Composability was the goal; testability was the gift. With the read layer separated, it was easy to keep a set of standard inputs and expected outputs for automated, much easier testing. What used to be me manually diffing outputs by hand became a systematic safety net of snapshot and golden tests.

Improving tooling

Along the way I was also investing in the repo’s tooling. A pre-commit hook to strip notebook output from commits (anyone who has diffed a notebook knows why), and since I was already messing with the tooling, ruff as well. And a small script for git worktrees: I had used them a bit when someone wanted a ‘quick’ thing, not just to avoid stashing my changes but because switching context meant pulling the data from scratch, which could take 10 minutes or more. Still, the setup was annoying enough (new worktree, reinstall the venv, copy the hooks over) that I rarely bothered. So I scripted it: one command gives me a fresh worktree with the venv dependencies installed and my pre-commit hooks in place. At the time it was just a convenience but would come in handy later on.

The unexpected payoff: AI coding

I had been using Copilot autocomplete and ChatGPT for bigger or more complex things, but remained unimpressed with agentic coding: I didn’t like how things would turn out and there was a lot of specific context that you had to know. Around January I tried and very much liked Claude Opus 4.5. I found it to be a game changer and quickly set out to create a workflow based on agentic AI. Luckily I already had all the tools I needed: snapshot testing, worktree scripts and the composable read functions that deal with the underlying complexity (such as client migrations to the new billing system or the weird roundabout ways to join tables). This allowed me to quickly spin up a new worktree, explain what I needed and let the agent work: the read functions made it easy for the agent to pull data and avoid the gotchas, and the snapshot tests answered the question I cared about, did it break anything? With each agent isolated in its own worktree I could even have several tasks running in parallel while I managed their work. I do have to admit that while it works for easy “glue” tasks, quickly switching between tasks makes me less able to focus deeply and more likely to miss important details, so for breaking new ground I have to be careful and not be dispatching agents left and right.

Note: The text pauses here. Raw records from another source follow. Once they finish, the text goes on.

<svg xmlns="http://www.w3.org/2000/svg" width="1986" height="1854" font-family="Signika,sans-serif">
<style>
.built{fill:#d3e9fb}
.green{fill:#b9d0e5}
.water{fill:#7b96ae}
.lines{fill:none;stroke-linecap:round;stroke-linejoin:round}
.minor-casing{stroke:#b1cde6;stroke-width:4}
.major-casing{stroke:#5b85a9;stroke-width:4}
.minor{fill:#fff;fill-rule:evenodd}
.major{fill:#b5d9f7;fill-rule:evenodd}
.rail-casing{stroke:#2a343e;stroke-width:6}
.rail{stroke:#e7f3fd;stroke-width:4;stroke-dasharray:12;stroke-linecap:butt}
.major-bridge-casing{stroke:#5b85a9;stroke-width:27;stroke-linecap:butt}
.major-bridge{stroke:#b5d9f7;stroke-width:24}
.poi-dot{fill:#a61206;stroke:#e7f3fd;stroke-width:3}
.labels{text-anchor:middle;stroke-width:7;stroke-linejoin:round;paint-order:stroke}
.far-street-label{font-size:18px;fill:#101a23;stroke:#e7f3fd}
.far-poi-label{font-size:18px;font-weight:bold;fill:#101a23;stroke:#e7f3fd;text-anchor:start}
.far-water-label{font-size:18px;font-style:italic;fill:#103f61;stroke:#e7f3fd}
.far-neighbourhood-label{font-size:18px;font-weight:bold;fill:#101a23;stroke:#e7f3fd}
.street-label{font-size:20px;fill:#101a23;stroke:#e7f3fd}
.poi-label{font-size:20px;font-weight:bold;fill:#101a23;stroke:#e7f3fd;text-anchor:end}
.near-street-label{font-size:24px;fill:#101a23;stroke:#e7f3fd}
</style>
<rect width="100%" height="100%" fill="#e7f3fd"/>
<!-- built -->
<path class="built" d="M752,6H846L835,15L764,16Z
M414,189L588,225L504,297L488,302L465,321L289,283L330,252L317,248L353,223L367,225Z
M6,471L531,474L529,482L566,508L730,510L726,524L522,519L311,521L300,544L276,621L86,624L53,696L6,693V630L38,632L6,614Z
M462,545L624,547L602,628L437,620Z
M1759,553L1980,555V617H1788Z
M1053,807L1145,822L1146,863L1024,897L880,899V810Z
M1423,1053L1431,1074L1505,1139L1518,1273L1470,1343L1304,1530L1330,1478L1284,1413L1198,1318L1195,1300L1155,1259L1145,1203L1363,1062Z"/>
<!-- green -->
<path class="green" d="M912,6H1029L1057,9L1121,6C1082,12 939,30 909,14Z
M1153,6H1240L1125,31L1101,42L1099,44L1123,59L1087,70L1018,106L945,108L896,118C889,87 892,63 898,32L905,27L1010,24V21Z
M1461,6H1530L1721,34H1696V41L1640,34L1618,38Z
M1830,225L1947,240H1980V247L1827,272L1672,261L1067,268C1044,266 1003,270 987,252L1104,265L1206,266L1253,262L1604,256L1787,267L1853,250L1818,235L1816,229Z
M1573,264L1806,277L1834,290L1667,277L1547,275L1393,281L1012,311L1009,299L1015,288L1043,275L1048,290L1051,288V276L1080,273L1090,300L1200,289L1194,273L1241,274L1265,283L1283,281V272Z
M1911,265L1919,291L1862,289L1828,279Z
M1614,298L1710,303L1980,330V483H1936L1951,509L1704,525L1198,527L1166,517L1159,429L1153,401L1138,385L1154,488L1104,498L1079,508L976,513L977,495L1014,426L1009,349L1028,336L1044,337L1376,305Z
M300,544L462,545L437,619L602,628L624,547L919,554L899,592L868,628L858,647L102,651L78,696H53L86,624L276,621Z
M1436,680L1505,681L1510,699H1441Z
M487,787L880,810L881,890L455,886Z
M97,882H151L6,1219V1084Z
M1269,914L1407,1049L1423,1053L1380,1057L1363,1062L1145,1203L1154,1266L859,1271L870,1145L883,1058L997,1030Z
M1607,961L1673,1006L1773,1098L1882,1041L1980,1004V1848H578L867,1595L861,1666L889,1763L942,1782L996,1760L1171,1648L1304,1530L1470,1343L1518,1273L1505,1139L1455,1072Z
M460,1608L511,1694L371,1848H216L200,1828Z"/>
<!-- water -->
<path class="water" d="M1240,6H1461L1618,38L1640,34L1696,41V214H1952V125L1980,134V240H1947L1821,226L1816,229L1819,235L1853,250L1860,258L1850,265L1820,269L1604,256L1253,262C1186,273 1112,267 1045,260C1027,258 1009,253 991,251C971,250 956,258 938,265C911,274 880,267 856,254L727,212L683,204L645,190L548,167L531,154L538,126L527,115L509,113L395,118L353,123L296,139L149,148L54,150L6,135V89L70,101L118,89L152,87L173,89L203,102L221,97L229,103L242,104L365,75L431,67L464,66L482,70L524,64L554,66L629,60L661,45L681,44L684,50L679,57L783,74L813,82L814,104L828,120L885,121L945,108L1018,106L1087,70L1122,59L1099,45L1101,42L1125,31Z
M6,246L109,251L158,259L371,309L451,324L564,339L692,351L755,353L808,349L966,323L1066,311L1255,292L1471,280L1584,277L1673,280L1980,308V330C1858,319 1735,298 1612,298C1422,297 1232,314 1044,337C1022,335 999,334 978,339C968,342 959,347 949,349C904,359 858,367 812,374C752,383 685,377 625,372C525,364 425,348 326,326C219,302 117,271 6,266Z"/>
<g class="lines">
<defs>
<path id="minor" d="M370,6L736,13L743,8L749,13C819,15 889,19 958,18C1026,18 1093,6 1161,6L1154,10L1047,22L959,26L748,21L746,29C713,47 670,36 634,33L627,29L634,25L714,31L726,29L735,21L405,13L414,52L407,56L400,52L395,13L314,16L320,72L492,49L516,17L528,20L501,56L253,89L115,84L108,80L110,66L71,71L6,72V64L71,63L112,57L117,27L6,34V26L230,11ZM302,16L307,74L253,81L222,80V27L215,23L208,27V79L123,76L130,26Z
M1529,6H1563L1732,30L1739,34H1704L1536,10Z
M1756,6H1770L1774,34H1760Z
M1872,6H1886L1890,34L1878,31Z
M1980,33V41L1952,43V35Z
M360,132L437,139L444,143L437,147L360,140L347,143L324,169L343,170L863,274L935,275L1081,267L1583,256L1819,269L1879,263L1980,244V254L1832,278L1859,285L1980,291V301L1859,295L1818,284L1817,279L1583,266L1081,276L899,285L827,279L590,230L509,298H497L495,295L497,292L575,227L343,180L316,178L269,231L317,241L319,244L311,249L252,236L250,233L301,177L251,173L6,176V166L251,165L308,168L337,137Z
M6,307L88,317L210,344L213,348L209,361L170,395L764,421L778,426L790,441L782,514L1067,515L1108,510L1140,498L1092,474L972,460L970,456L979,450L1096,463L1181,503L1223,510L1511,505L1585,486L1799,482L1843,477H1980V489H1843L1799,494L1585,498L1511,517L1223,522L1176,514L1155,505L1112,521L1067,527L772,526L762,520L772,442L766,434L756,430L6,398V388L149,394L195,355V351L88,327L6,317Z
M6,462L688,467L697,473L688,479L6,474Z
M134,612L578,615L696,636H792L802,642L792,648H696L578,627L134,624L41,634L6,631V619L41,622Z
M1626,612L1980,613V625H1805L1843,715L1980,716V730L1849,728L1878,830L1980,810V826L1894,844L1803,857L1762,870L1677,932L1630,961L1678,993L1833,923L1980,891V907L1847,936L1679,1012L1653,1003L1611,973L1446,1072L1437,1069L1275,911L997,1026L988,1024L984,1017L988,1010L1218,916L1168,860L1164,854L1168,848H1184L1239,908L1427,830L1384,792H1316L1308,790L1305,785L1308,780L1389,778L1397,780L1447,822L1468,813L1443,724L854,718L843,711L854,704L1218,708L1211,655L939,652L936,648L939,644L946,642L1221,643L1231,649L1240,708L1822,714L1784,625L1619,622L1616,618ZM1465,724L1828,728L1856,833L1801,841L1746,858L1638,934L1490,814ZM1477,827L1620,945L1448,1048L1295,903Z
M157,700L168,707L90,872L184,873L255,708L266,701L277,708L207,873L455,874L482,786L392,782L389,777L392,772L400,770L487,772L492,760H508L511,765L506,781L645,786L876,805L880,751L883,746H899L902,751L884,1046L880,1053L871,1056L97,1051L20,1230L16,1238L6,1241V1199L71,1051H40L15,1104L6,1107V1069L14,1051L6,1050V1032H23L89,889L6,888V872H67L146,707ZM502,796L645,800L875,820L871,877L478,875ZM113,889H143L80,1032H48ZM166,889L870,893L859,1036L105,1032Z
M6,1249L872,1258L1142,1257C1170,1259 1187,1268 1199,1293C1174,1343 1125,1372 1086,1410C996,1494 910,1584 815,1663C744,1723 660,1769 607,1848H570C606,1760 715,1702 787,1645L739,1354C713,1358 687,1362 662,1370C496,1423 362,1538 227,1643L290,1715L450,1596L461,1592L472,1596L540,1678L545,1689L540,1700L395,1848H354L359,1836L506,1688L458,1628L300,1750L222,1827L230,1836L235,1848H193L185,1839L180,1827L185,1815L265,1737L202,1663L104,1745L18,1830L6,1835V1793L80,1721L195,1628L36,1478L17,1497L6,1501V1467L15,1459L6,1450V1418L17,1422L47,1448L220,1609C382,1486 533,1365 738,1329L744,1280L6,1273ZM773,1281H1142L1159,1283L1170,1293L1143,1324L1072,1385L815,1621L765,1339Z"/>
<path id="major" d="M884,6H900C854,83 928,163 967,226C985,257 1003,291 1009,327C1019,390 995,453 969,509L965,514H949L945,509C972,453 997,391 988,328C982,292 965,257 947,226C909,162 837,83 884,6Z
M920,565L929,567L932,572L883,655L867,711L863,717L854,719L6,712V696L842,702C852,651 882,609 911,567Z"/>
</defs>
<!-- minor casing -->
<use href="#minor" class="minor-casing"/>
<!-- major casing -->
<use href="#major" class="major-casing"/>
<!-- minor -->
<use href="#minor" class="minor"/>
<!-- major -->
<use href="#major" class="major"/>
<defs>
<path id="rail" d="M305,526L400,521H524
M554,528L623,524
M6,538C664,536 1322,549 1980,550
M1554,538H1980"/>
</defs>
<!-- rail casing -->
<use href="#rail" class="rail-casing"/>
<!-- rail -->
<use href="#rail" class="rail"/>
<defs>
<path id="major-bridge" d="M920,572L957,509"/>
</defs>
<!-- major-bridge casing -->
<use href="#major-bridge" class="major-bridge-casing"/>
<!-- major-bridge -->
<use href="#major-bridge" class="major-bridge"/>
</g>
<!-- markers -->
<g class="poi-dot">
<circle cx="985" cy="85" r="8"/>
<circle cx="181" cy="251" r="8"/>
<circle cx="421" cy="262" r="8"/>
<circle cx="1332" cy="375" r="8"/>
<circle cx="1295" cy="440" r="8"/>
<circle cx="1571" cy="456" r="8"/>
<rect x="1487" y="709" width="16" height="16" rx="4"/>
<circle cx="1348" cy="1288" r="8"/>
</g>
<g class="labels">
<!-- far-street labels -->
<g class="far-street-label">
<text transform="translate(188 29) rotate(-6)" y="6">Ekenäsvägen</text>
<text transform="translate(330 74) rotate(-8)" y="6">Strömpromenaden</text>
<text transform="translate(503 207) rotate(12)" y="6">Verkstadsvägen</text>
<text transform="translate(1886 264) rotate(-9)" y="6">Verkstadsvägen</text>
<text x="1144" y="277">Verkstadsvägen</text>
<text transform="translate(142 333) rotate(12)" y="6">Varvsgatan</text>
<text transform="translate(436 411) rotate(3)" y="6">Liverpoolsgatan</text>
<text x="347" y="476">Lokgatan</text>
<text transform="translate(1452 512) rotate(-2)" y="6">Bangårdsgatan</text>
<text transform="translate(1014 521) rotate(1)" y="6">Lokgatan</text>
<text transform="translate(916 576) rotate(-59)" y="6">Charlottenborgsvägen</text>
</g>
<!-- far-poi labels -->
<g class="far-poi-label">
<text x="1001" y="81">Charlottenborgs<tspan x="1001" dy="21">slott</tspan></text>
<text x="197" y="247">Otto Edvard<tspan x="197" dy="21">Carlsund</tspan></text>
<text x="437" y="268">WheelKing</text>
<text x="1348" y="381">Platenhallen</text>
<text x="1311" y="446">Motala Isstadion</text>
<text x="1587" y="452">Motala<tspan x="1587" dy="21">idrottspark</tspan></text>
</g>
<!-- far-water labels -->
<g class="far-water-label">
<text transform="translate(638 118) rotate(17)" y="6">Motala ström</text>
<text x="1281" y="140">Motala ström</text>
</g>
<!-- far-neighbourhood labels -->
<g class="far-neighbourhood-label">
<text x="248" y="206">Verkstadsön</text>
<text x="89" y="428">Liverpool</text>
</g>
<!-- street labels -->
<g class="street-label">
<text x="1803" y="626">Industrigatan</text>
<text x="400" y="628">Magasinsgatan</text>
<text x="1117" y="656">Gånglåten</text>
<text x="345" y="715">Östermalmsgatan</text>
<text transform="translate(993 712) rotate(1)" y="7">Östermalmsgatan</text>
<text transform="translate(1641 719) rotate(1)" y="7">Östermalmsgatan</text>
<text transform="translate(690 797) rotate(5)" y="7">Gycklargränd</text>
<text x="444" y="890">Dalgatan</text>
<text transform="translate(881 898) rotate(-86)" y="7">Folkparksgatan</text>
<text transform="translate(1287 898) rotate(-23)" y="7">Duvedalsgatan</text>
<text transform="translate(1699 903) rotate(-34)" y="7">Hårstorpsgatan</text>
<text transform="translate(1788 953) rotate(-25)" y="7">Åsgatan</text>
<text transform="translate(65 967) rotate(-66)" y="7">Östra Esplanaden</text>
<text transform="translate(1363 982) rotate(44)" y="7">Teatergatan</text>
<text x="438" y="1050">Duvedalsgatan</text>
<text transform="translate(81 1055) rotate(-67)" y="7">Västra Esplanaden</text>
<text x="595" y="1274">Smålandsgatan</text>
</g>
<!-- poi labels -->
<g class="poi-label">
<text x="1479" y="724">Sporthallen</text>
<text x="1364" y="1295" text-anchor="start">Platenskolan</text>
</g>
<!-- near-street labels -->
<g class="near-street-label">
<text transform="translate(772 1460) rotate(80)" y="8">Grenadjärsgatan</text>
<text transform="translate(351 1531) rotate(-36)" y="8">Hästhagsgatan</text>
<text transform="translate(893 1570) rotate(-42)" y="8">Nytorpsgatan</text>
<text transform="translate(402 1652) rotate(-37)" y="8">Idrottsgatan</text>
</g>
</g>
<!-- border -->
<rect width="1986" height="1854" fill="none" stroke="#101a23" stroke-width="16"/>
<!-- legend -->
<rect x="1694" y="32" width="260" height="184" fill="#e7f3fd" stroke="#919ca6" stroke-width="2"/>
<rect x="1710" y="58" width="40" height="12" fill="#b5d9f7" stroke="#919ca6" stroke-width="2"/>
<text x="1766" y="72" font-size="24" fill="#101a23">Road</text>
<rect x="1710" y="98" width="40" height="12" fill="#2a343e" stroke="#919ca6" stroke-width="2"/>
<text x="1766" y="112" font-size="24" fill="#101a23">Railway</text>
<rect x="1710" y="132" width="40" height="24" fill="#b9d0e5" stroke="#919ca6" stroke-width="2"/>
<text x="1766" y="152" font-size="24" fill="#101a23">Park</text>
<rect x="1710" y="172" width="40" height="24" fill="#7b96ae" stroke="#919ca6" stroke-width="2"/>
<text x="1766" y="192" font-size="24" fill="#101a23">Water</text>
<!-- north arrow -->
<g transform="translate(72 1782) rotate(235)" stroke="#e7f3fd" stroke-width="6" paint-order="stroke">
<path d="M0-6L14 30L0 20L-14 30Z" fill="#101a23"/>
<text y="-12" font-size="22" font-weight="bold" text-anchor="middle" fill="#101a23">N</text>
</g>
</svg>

Common advice is good advice

While writing this I learned that pandera or Great Expectations could have done many of the things I built by hand. Well, you live and you learn.

But the lesson I keep coming back to is another one. When I first joined I didn’t want to overengineer things, as that could make things difficult for my coworkers. So I waited to feel the pain before making changes, and when I did, I followed the common bread and butter software development advice: separate your concerns, fix the cause and not the symptom, fail early and loud, don’t repeat yourself, automate your setup, don’t change data types 4 times in a row, and so on. Those changes kept resulting in benefits I did not foresee at the time: testability first, then the confidence to refactor aggressively, more robust pipelines, task switching without the 10-minute data pull, and finally read functions that facilitate the AI workflow.

Who knew that following the standard advice would come in handy in so many different ways.